- EXCERPT TO READ -
★ ★ ★ ★ ★

I was first introduced to the idea of headphone-verbatim performance by British director Mark Wing-Davey at the London Actor’s Centre in 2001. Over the last eight years I have continued to develop my approach to this form back in Australia. Distinct features of my process have included an interest in cross-casting (I work with a culturally diverse ensemble of four actors and we experiment with crossing gender, culture and generational lines); the recreation of group conversation; and the use of syncronised sound environments and visuals. I have also pursued an interest in recontextualising rarely heard or misrepresented Australian voices into positions of authority. My work aims to magnify candid, personal stories from within a specific community as a means of exploring broader social and political tensions – the 2005 Cronulla race riots being a prime example in the case of my most recent work, Stories of Love & Hate.
I could talk about my work for a lot longer, but I shall resist. I would like to return now to the subject of this panel. Specifically, I would like to talk about the tools and structures I have found useful as an emerging artist. In reflecting on the models of support I’ve received, I think the opportunity to draw from a combination of models has ultimately been of most benefit. Over the duration of my time with Urban Theatre Projects I have drawn from four distinct models of support and influence.
The first being BYDS (Bankstown Youth Development Service). I have a long history with this organisation – originally I discovered BYDS as a young person growing up in the Bankstown area and over the last sixteen years I have collaborated with BYDS director Tim Carroll on over thirty community-based art projects. On my return from a year spent in London, all fired up about headphone verbatim, I performed a sample of the technique for Tim in his office. At the time he was working on a Bankstown Oral History project intended for publication later that year and on the spot asked whether I’d like to make a show based on these great interviews he’d been collecting. And basically that moment of inspiration was the start of a very exciting creative journey.
Tim is a maverick arts worker, in that he acts on impulse, has an acute sense for artistic possibility and is consistently full of enthusiasm. What’s more unusual in an arts climate stymied by complex grant applications, is that Tim acts on this enthusiasm with immediacy. BYDS will seed a good idea on the spot. Not with a lot of money, but enough money to pilot a project as well as the resources of a rehearsal space, audio-visual equipment and a large network of community contacts. I’ll call this The Proud Parent or Nurturing Model. BYDS not only nurtured me as a young artist, but has invested in a long-term relationship with me and my work, as well as providing a home for any new ideas I would like to investigate (as BYDS has also done with many other local artists). As a result of this investment, I am extremely loyal to BYDS and in turn have invested in many BYDS projects and continue to feel very much a part of this energetic hub of local emerging artists (despite recently moving to Melbourne and no longer being technically ‘young’).

★ ★ ★ ★ ★

- ROWS -

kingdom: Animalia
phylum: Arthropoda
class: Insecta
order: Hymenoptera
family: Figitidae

★ ★ ★ ★ ★

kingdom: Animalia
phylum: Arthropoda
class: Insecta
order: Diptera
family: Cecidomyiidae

★ ★ ★ ★ ★

- TO BE DONE -
a – In the talk about headphone-verbatim performance, rewrite everything from "I could talk" down to "support and influence.", putting "session" in place of "panel".
b – List the things that, according to the talk about headphone-verbatim performance, BYDS provides when it seeds a good idea on the spot.

- PROBLEM SOLUTIONS -
a –
I could talk about my work for a lot longer, but I shall resist. I would like to return now to the subject of this session. Specifically, I would like to talk about the tools and structures I have found useful as an emerging artist. In reflecting on the models of support I’ve received, I think the opportunity to draw from a combination of models has ultimately been of most benefit. Over the duration of my time with Urban Theatre Projects I have drawn from four distinct models of support and influence.

b –
- Enough money to pilot a project
- The resources of a rehearsal space
- Audio-visual equipment
- A large network of community contacts